> PASSAGE SHOWN

⟨

Building and Wood Workers Trade Union Federation of Cambodia yesterday asked the government to expand access of the National Social Security Fund to construction workers in consideration of the hazardous nature of the sector. The demand was made yesterday ahead of the anniversary of the tragic building collapse in Sihanoukville, which took the lives of 28 workers and left 26 others injured.
BWTUC president Sok Kin listed the union’s demands, including access to basic social security for construction workers through the NSSF, government intervention for the speedier resolution of the case against the six people found to be allegedly responsible for the collapse and a Labour Ministry-mandated directive that will ensure the health and safety of workers in the construction sector.
“We call for increased protective measures for construction workers who face challenging and laborious tasks while being put in harm’s way,” he said.
Khun Tharo, programme coordinator at labour rights group Central, said the sector comprises of approximately 260,000 workers, all of whom face threats to their safety due to the nature of their job.
Mr Kin said that in the past few months the coronavirus, has battered the construction sector, leading to temporary halts in construction projects and massive furloughs. Despite this, he said, the government has not provided any compensation or relief to the displaced workers.
He added that recently, several protests were staged by construction workers to demand payment of outstanding wages.
“During the suspensions of construction projects, the workers have not received any out-of-work allowances like workers from the garment and tourism sectors. They have also not been provided with the standard health and safety care of the workplace like protective masks, soap or alcohol sanitisers for handwashing,” he said.
Mom King, 54, a victim of the Sihanoukville building collapse said he received a total of $13,000 compensation from the government and a charity foundation.
“I have stopped working at construction sites because I’m afraid of being a victim of another collapse. I am getting old now,” he said, as he appealed to other building owners and contractors to ensure that their sites comply with the set safety and quality standards so another collapse can be prevented.
Early this year, 36 workers died and 22 others injured after a building under construction collapsed in Kep province. The simultaneous collapses prompted the Ministry of Land Management to issue a directive banning the construction of buildings without a permit and prohibiting workers from living in the sites.

⟩

> STUDY MATERIAL
⟨

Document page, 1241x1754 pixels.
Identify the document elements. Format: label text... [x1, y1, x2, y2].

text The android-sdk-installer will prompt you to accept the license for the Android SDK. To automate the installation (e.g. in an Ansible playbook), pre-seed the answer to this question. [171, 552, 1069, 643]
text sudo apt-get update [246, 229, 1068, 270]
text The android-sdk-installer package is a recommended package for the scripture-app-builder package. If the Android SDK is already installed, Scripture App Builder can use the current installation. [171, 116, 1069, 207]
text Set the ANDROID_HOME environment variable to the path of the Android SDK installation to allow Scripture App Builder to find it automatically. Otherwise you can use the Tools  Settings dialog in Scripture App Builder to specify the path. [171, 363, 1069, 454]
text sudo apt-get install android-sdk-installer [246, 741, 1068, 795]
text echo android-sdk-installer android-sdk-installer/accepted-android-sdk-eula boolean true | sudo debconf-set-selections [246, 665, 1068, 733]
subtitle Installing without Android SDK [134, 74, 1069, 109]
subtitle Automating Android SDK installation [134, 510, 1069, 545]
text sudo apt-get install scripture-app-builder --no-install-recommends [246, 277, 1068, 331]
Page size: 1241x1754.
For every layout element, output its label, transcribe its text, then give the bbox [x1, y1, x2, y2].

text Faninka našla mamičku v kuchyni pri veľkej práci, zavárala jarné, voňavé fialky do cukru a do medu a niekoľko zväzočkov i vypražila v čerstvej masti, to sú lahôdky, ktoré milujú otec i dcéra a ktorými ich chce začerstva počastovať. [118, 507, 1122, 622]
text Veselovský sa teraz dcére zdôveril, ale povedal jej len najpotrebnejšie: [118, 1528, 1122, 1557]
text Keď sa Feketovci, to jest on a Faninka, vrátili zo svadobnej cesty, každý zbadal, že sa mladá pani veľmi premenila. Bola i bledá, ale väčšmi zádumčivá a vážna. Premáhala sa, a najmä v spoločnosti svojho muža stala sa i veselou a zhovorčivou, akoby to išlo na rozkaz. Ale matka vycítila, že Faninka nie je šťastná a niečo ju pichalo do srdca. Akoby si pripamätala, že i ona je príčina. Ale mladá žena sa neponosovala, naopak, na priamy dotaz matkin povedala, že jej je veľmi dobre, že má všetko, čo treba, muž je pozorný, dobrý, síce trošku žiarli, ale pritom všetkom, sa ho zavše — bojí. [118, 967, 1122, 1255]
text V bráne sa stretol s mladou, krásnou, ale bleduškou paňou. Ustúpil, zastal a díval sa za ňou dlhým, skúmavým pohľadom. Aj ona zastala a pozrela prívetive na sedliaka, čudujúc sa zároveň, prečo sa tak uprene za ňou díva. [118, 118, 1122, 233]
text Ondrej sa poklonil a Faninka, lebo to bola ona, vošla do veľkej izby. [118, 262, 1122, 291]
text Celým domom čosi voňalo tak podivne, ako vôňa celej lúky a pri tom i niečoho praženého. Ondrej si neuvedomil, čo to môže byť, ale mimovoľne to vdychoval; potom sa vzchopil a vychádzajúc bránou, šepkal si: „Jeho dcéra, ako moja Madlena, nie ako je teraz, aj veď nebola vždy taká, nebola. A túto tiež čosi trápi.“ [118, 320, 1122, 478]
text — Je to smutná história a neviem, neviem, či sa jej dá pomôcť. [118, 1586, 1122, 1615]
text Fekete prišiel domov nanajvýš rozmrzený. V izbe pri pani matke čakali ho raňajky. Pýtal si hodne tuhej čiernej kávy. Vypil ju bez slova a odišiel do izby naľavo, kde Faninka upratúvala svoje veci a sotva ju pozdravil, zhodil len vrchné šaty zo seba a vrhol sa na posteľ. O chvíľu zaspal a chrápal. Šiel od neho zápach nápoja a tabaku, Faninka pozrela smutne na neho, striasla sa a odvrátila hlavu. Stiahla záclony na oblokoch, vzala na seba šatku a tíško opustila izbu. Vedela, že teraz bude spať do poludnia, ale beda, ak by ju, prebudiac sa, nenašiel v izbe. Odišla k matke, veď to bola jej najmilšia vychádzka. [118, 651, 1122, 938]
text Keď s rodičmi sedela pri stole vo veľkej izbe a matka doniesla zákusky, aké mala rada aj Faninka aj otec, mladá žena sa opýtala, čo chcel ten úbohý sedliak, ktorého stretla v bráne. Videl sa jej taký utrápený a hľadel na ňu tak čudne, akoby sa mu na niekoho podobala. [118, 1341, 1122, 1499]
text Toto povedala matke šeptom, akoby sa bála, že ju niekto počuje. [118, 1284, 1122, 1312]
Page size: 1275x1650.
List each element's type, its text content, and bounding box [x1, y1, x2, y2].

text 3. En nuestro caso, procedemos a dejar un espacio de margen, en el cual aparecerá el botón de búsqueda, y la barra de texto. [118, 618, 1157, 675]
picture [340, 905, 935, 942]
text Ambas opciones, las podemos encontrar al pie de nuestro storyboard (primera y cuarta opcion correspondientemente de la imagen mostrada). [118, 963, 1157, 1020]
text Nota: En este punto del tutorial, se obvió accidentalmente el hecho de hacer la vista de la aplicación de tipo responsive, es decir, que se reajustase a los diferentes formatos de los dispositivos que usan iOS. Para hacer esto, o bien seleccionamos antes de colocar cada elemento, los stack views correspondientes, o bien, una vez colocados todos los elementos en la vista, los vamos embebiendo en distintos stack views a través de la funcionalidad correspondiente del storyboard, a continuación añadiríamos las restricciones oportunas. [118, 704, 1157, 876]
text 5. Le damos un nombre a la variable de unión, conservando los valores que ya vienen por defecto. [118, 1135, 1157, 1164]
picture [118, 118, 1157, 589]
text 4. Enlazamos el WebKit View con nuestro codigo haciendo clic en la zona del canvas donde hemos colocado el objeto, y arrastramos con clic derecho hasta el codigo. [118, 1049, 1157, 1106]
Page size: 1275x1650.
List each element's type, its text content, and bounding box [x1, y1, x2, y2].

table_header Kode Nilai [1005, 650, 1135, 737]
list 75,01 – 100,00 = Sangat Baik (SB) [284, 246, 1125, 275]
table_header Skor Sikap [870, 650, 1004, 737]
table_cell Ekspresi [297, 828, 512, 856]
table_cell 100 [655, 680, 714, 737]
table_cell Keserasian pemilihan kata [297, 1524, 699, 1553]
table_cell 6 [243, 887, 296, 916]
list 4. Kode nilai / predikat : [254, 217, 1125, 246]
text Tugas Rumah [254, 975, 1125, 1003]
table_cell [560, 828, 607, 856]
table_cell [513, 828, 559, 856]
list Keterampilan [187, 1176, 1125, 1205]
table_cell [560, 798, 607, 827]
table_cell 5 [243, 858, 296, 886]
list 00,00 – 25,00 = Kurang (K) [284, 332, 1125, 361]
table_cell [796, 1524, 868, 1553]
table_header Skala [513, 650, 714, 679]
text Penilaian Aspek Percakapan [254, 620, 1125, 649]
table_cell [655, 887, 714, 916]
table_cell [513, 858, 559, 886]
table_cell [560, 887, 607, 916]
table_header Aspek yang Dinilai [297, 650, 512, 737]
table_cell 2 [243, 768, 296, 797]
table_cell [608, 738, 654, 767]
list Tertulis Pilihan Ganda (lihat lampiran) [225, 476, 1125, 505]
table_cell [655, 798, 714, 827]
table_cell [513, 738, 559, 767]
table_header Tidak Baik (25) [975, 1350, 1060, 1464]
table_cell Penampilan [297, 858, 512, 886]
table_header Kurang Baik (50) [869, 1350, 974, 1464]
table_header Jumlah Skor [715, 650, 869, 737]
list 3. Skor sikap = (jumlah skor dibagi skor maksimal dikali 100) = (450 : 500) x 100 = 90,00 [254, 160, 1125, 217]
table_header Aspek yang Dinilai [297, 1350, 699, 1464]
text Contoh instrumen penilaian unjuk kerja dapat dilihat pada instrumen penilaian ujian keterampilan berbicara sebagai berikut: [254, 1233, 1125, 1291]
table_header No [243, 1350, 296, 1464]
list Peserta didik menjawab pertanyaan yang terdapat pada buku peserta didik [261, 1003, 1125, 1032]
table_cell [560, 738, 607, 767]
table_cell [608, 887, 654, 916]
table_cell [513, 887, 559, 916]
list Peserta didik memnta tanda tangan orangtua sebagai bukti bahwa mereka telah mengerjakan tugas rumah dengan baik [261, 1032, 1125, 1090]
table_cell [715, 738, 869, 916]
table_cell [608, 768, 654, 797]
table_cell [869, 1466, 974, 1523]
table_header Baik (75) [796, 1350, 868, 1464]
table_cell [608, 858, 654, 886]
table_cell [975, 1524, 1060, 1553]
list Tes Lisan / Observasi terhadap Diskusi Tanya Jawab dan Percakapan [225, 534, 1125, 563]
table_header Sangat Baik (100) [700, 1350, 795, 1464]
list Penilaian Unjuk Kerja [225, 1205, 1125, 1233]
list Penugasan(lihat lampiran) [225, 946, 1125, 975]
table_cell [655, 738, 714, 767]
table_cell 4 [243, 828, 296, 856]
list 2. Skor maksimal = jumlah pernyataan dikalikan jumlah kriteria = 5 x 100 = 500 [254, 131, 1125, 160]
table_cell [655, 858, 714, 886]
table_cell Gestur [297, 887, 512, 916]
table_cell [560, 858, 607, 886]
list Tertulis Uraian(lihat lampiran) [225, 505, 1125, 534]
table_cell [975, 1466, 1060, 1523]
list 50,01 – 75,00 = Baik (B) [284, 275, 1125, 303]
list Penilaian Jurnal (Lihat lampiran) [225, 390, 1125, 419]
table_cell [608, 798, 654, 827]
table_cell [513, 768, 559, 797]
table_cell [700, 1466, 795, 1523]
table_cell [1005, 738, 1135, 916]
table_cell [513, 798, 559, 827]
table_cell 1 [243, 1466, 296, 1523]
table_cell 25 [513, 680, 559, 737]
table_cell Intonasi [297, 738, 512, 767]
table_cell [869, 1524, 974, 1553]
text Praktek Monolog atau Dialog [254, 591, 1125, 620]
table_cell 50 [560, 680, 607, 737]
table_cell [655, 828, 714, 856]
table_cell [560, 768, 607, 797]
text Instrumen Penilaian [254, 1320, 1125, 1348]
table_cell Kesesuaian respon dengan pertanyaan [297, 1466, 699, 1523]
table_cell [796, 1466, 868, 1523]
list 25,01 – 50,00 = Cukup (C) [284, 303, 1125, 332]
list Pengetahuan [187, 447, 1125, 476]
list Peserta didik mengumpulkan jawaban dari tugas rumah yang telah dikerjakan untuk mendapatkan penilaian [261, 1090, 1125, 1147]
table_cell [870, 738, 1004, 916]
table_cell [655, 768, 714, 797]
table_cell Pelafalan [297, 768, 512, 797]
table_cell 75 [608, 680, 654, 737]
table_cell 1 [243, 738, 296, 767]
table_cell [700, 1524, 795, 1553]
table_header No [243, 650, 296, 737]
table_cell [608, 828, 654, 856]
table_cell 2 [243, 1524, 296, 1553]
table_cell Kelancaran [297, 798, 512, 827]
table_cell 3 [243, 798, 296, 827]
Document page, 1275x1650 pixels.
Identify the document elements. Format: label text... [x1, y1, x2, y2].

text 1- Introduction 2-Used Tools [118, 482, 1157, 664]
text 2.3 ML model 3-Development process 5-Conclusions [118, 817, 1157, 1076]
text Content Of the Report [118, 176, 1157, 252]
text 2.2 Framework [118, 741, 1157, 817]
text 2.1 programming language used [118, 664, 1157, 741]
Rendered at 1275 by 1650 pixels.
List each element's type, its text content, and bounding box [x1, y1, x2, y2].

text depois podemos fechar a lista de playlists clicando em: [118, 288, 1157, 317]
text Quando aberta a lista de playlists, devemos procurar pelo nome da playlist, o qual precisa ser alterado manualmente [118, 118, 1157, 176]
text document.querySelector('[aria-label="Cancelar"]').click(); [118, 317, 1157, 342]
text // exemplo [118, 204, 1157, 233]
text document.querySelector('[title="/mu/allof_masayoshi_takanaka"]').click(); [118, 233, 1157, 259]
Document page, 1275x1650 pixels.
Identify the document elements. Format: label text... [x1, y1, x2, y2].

⟩

> WHAT THE TASK ASKS
Using the article on Cambodian construction workers, answer these questions.
1. How many workers died in the Sihanoukville building collapse?
2. About how many workers make up the construction sector, according to Khun Tharo?
3. What total amount of compensation did Mom King receive?

> TASK RESPONSE
1. 28 workers.
2. About 260,000 workers.
3. $13,000, from the government and a charity foundation.